> _Work item_: Return, unchanged and character for character, the stretch of the items below from the line containing "## Foto C Plano" through the line containing "Explore interactively with", with both of those lines included. Give only those lines.

> _Source data_:
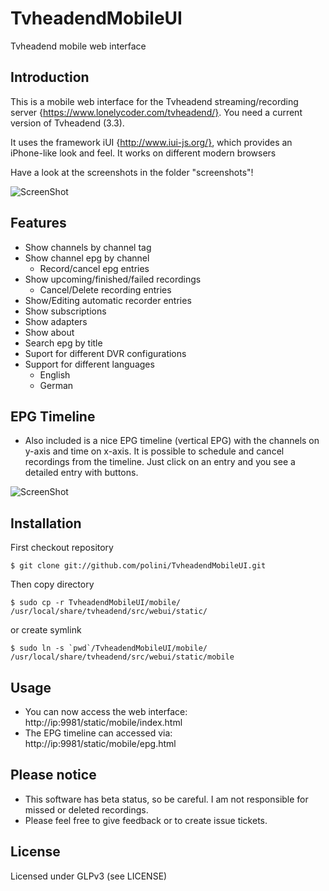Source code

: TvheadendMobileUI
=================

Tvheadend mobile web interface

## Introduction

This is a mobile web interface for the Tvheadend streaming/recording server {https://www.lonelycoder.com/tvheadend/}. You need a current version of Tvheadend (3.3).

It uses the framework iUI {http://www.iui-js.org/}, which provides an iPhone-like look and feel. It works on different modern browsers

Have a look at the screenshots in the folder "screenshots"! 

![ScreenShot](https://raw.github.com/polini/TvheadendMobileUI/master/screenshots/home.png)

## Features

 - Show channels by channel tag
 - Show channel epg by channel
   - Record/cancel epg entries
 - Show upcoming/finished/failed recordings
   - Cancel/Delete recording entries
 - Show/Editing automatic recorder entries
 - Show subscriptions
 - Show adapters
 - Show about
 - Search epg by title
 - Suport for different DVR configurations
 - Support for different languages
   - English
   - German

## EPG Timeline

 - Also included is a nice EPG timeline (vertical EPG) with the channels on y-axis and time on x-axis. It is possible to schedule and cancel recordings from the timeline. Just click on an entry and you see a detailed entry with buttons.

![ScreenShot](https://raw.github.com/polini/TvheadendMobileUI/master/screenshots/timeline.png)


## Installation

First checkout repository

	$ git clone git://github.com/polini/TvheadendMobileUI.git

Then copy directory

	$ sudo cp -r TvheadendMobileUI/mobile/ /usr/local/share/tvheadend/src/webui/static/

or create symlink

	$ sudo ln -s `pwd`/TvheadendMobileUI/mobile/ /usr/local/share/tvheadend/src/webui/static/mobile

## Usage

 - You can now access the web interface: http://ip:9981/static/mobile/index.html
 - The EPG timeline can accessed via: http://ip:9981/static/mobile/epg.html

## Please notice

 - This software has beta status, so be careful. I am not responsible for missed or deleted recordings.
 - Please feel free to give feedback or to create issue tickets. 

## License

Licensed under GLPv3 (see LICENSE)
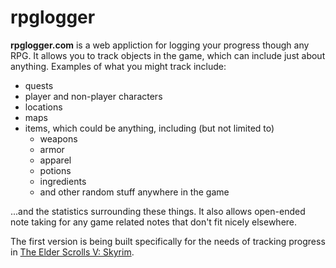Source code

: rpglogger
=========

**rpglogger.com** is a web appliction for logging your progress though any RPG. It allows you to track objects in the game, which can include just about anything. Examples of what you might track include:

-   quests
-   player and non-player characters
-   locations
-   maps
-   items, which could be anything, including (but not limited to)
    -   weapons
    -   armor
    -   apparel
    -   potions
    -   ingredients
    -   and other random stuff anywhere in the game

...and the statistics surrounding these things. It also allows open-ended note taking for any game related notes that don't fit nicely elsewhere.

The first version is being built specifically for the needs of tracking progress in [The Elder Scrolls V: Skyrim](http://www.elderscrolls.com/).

==

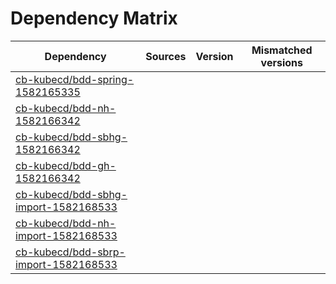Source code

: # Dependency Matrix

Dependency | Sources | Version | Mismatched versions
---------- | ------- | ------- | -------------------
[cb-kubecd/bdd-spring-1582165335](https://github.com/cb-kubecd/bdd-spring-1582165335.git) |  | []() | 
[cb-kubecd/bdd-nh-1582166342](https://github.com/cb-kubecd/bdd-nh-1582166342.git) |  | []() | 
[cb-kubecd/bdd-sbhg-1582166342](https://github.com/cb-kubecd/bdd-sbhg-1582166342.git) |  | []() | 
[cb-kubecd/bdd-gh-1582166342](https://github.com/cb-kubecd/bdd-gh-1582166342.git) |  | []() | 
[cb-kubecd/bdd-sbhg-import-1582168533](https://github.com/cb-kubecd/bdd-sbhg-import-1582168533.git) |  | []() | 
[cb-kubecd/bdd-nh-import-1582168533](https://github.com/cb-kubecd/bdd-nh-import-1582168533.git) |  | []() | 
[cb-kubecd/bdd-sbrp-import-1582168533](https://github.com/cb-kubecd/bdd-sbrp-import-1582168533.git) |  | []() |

* * *

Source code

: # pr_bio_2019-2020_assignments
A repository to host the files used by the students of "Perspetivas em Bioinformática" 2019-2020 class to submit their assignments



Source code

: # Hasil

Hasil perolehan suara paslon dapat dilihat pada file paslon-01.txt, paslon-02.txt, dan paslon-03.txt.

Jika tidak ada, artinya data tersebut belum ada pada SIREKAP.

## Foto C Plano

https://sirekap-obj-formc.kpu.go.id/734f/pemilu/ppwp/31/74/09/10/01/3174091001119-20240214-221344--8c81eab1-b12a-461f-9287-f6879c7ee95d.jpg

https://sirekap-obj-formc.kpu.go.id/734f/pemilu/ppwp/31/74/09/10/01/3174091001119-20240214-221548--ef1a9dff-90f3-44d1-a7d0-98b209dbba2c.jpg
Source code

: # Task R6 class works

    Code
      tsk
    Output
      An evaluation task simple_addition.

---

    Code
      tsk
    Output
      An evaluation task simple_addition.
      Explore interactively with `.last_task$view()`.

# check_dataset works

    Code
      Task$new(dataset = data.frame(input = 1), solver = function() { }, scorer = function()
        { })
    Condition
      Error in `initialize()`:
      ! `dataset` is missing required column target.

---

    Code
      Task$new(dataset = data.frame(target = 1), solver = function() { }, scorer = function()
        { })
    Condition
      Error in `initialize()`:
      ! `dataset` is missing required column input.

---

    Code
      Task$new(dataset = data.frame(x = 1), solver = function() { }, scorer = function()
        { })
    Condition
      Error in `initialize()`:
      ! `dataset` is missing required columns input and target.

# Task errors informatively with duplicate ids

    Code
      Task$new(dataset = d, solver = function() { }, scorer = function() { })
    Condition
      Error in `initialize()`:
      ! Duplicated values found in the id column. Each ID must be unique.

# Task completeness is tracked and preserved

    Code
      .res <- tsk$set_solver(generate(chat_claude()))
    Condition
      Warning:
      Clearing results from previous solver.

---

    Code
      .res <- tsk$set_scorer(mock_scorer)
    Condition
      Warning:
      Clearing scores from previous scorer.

> _Response to the task_:
## Foto C Plano

https://sirekap-obj-formc.kpu.go.id/734f/pemilu/ppwp/31/74/09/10/01/3174091001119-20240214-221344--8c81eab1-b12a-461f-9287-f6879c7ee95d.jpg

https://sirekap-obj-formc.kpu.go.id/734f/pemilu/ppwp/31/74/09/10/01/3174091001119-20240214-221548--ef1a9dff-90f3-44d1-a7d0-98b209dbba2c.jpg
Source code

: # Task R6 class works

    Code
      tsk
    Output
      An evaluation task simple_addition.

---

    Code
      tsk
    Output
      An evaluation task simple_addition.
      Explore interactively with `.last_task$view()`.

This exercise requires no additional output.